El mar, sobre la barra de arena negra. Sobre el mar,
ensangrentándole, dándole la púrpura y el clavel, el líquido y la
sangre, el sol redondo, el sol enorme, muerto. Tal vez dormido. Cansado
de un día de jornal y de sudores, de astronautas y telescopios, de
sondas y ecuaciones, de hidrógenos y teorías.
Turismo, si queréis, de invierno: y turismo pobre, turismo social,
con excusas para guardar el dinero y pagarse alojamientos baratos. El
pueblecito, redondo, a dos palmos de la playa y a un tiro del mar.

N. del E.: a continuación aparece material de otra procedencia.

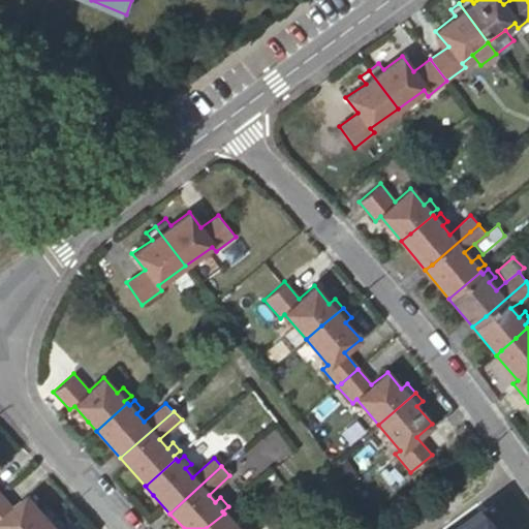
[(16,508),(0,492),(0,491),(0,525),(2,524),(6,528),(44,528),(60,516),(52,507),(47,514),(30,495),(16,508)]
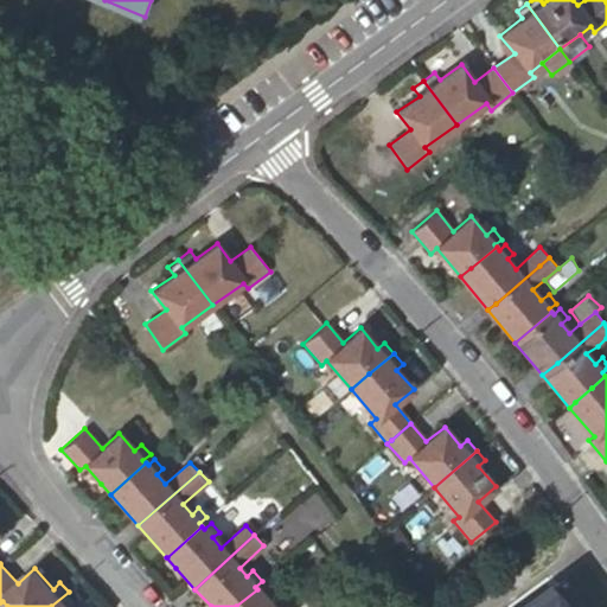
[(257,589),(236,606),(275,606),(269,600),(276,596),(266,586),(260,592),(257,589)]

Blanco y rojizo, oscuro bajo la próxima noche, resbaladizo en la
tiniebla, silencioso, típico.
El turista, nacional. Mozo alto, aburrido, que un día terminará
oposiciones y que ahora juega a la aventura del descanso y de la
soledad. Por las mañanas sube a las rompientes con unos prismáticos: a
veces pasan barcos lejanos y sin nombre, especiales en la distancia:
podrían ser, por ejemplo, el del Holandés Errante, o aquel otro que se
perdió en su última singladura entre Buenos Aires y Sevilla. Si no se
ven los barcos, siempre aparecen las aves: pajarillos diminutos y
saltarines que buscan alimento entre los cardos, las albas gaviotas, los
cormoranes fieros...
A mediodía la casa en que pervive; los olores del yantar, la mesa del
mantel blanco y la gente de la casa, que le pregunta y le responde, que
le observa y le curiosea y que, en el fondo, se desentiende de él
mientras pague las facturas y diga "buenos días" y "buenas tardes" y
sonría en su momento.
La siesta. El paseo de la tarde fresca. Las búsquedas secretas en la
glera, con la esperanza de hallar tesoros misteriosos: tapones de
plástico, botellas viejas, boyas arrastradas mar adentro y por fin
devueltas, maromas deshilachadas, bolas de alquitrán tan negras como la
noche, soldaditos de plástico y maderas.